## INSTRUCTIONS
1/ Extract the portion of the passage on international development starting with "Building on this, a" and going on through "international development sector.", copied word for word.
2/ Continue the passage on racism and solidarity in international development from where it stops.

A clear message that emerged was the need to reconceptualise the work of the international development sector from a frame of benevolence, (with all the vertical hierarchies it implies between ‘givers’ and receivers’), to one of solidarity, marked out by equality and horizontal relationships. Framing international development as an act of benevolence from ‘developed’ country populations to distant communities in ‘developing’ countries ignores the fact that all are located in an interdependent and unequal global system. This system relies on racialised, gendered, relations of exploitation, extraction and inequality.

The Conference focused in particular on racism in international development, which is both pervasive and strongly-rooted. Feminists in development have highlighted the sexist and racist biases in human institutions (Kabeer Citation1994), and international development institutions specifically (Goetz Citation1995). Power operates both overtly, and also through unconscious socialisation (Lukes Citation2005). In international development organisations, deep structures of organisational culture are biased to hold inequalities in place (Rao et al. Citation2016). Racism and sexism can be seen in all aspects of organisational life, including decision-making, governance, spending patterns, staff selection, and remuneration.

Lisa VeneKlasen, the Executive Director of feminist organisation JASS, expressed the link between transforming the sector and individual change in these terms, in the 2018 Healing Solidarity Conference:

Chang[ing] the culture and how we see ourselves … means changing who we are and being comfortable to be able to step into something that maybe we didn't know … [otherwise] we're not going to be able to contribute to major, major shifts. So it is really about changing who we are, but from a place of much deeper politics.

Building on this, a key theme of the 2018 Healing Solidarity Conference was the need to uncover and root out the deep prejudices and assumptions that perpetuate inequality. In a post #AidToo world where patriarchal power and privilege are being called out by feminists and anti-racists in humanitarian response and development interventions, can international development rise to the profound critiques of it and become the force for justice and equality that so many working in the sector want it to be? Intersectional feminist analysis emphasises the specific experience of multiple types of discrimination, for example the intersection of gender, race and class in shaping the choices and chances of women living in poverty (Crenshaw Citation1991). Intersectional feminists are working as change agents both inside and outside the international development sector.

## SOURCE EXCERPT
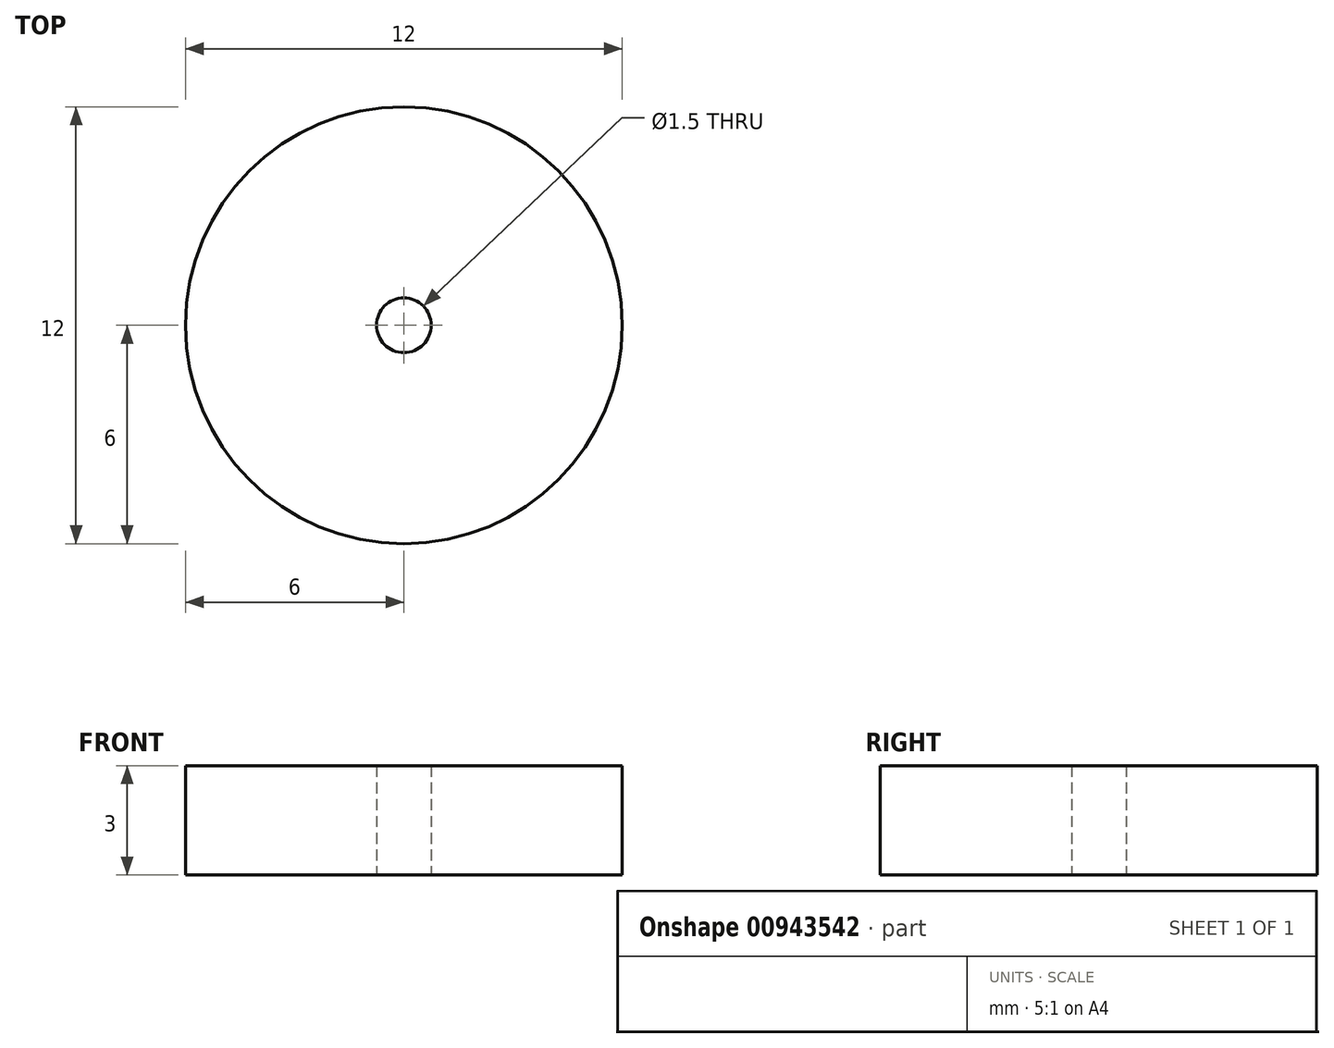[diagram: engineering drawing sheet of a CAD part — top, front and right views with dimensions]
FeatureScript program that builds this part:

## EXPECTED RESPONSES
1/
Building on this, a key theme of the 2018 Healing Solidarity Conference was the need to uncover and root out the deep prejudices and assumptions that perpetuate inequality. In a post #AidToo world where patriarchal power and privilege are being called out by feminists and anti-racists in humanitarian response and development interventions, can international development rise to the profound critiques of it and become the force for justice and equality that so many working in the sector want it to be? Intersectional feminist analysis emphasises the specific experience of multiple types of discrimination, for example the intersection of gender, race and class in shaping the choices and chances of women living in poverty (Crenshaw Citation1991). Intersectional feminists are working as change agents both inside and outside the international development sector.

2/
Another key theme of the 2018 Conference was the need to recognise the toll that this activism takes on the minds and bodies of activists, and to focus on replenishing and restoring our energies. This work commonly places activists at risk of violence and abuse. Even if these immediate acute fears are not present, burn-out is common. Jessica Horn, writer and Director of Programmes at the African Women’s Development Fund, writes about feminist care and wellbeing in this issue. She spoke pointedly in the Conference about the lack of investment in the wellbeing of practitioners in the international development sector.

This issue and the themes within it

What insights can activists offer to re-imagine international development and humanitarian work that can deliver economic, social and political justice? Three of the article writers in this issue participated in the Conference. They are joined here by others who responded to the journal’s open call for contributions. They adopt an intersectional feminist analysis to re-imagine the sector.

Articles here look at work to challenge inequality, marginalisation and poverty across the world, rejecting the narrow traditional focus of international development on so-called ‘developing countries’. They focus on a wide range of organisations, ranging from university departments to women’s rights organisations, to service providers working at community level. They describe attempts to share power and decision-making in more meaningful ways, address the post-colonial roots of development, and challenge the racism, colonialism and sexism in our organisational ‘deep cultures’, structures and ways of working.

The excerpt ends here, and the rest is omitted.